WHAT YOU SHOULD DO:
Retype the data that follows with no alterations, please.

Dataset entries
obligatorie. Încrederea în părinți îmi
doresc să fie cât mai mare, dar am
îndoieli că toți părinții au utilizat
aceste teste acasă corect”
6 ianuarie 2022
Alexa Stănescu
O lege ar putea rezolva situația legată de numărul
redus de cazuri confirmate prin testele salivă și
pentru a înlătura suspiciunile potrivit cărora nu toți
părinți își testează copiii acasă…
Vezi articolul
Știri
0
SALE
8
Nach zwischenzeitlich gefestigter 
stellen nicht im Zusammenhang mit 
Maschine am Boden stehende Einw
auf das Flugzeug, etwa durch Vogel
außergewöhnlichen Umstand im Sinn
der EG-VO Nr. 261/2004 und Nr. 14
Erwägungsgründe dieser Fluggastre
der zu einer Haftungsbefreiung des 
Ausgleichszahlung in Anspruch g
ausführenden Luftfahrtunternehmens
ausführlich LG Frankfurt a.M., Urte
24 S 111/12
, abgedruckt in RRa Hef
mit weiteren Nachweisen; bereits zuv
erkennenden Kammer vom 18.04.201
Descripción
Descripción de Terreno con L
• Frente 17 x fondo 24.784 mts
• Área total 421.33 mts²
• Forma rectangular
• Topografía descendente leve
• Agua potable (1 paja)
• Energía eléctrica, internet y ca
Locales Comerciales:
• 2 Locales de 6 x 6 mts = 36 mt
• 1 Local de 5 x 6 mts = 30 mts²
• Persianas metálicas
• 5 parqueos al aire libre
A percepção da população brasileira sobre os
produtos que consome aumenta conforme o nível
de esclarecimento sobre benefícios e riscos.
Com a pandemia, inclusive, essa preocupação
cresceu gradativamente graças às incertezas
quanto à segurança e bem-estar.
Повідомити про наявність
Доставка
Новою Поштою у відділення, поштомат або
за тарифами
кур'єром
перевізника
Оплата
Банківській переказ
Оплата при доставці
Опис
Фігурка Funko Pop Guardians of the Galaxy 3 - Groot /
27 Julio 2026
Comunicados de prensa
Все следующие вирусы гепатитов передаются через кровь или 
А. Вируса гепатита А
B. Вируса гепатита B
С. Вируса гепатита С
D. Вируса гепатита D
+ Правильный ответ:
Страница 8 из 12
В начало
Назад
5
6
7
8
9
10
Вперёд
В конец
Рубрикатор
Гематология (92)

SOLUTION TO THIS TASK:
obligatorie. Încrederea în părinți îmi
doresc să fie cât mai mare, dar am
îndoieli că toți părinții au utilizat
aceste teste acasă corect”
6 ianuarie 2022
Alexa Stănescu
O lege ar putea rezolva situația legată de numărul
redus de cazuri confirmate prin testele salivă și
pentru a înlătura suspiciunile potrivit cărora nu toți
părinți își testează copiii acasă…
Vezi articolul
Știri
0
SALE
8
Nach zwischenzeitlich gefestigter 
stellen nicht im Zusammenhang mit 
Maschine am Boden stehende Einw
auf das Flugzeug, etwa durch Vogel
außergewöhnlichen Umstand im Sinn
der EG-VO Nr. 261/2004 und Nr. 14
Erwägungsgründe dieser Fluggastre
der zu einer Haftungsbefreiung des 
Ausgleichszahlung in Anspruch g
ausführenden Luftfahrtunternehmens
ausführlich LG Frankfurt a.M., Urte
24 S 111/12
, abgedruckt in RRa Hef
mit weiteren Nachweisen; bereits zuv
erkennenden Kammer vom 18.04.201
Descripción
Descripción de Terreno con L
• Frente 17 x fondo 24.784 mts
• Área total 421.33 mts²
• Forma rectangular
• Topografía descendente leve
• Agua potable (1 paja)
• Energía eléctrica, internet y ca
Locales Comerciales:
• 2 Locales de 6 x 6 mts = 36 mt
• 1 Local de 5 x 6 mts = 30 mts²
• Persianas metálicas
• 5 parqueos al aire libre
A percepção da população brasileira sobre os
produtos que consome aumenta conforme o nível
de esclarecimento sobre benefícios e riscos.
Com a pandemia, inclusive, essa preocupação
cresceu gradativamente graças às incertezas
quanto à segurança e bem-estar.
Повідомити про наявність
Доставка
Новою Поштою у відділення, поштомат або
за тарифами
кур'єром
перевізника
Оплата
Банківській переказ
Оплата при доставці
Опис
Фігурка Funko Pop Guardians of the Galaxy 3 - Groot /
27 Julio 2026
Comunicados de prensa
Все следующие вирусы гепатитов передаются через кровь или 
А. Вируса гепатита А
B. Вируса гепатита B
С. Вируса гепатита С
D. Вируса гепатита D
+ Правильный ответ:
Страница 8 из 12
В начало
Назад
5
6
7
8
9
10
Вперёд
В конец
Рубрикатор
Гематология (92)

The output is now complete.